**Problem statement:** Please give back the text of the items below, changing "accessories" to "add-ons" wherever it appears and keeping every other word the same. Leave the pictures out of your answer.

------------------------------------------------------------

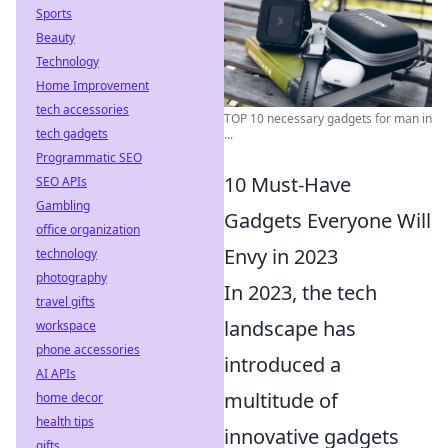
Sports
Beauty
Technology
Home Improvement
tech accessories
TOP 10 necessary gadgets for man in
tech gadgets
...
Programmatic SEO
10 Must-Have
SEO APIs
Gambling
Gadgets Everyone Will
office organization
Envy in 2023
technology
photography
In 2023, the tech
travel gifts
landscape has
workspace
phone accessories
introduced a
AI APIs
multitude of
home decor
health tips
innovative gadgets
gifts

------------------------------------------------------------

**Answer box:**
Sports
Beauty
Technology
Home Improvement
tech add-ons
TOP 10 necessary gadgets for man in
tech gadgets
...
Programmatic SEO
10 Must-Have
SEO APIs
Gambling
Gadgets Everyone Will
office organization
Envy in 2023
technology
photography
In 2023, the tech
travel gifts
landscape has
workspace
phone add-ons
introduced a
AI APIs
multitude of
home decor
health tips
innovative gadgets
gifts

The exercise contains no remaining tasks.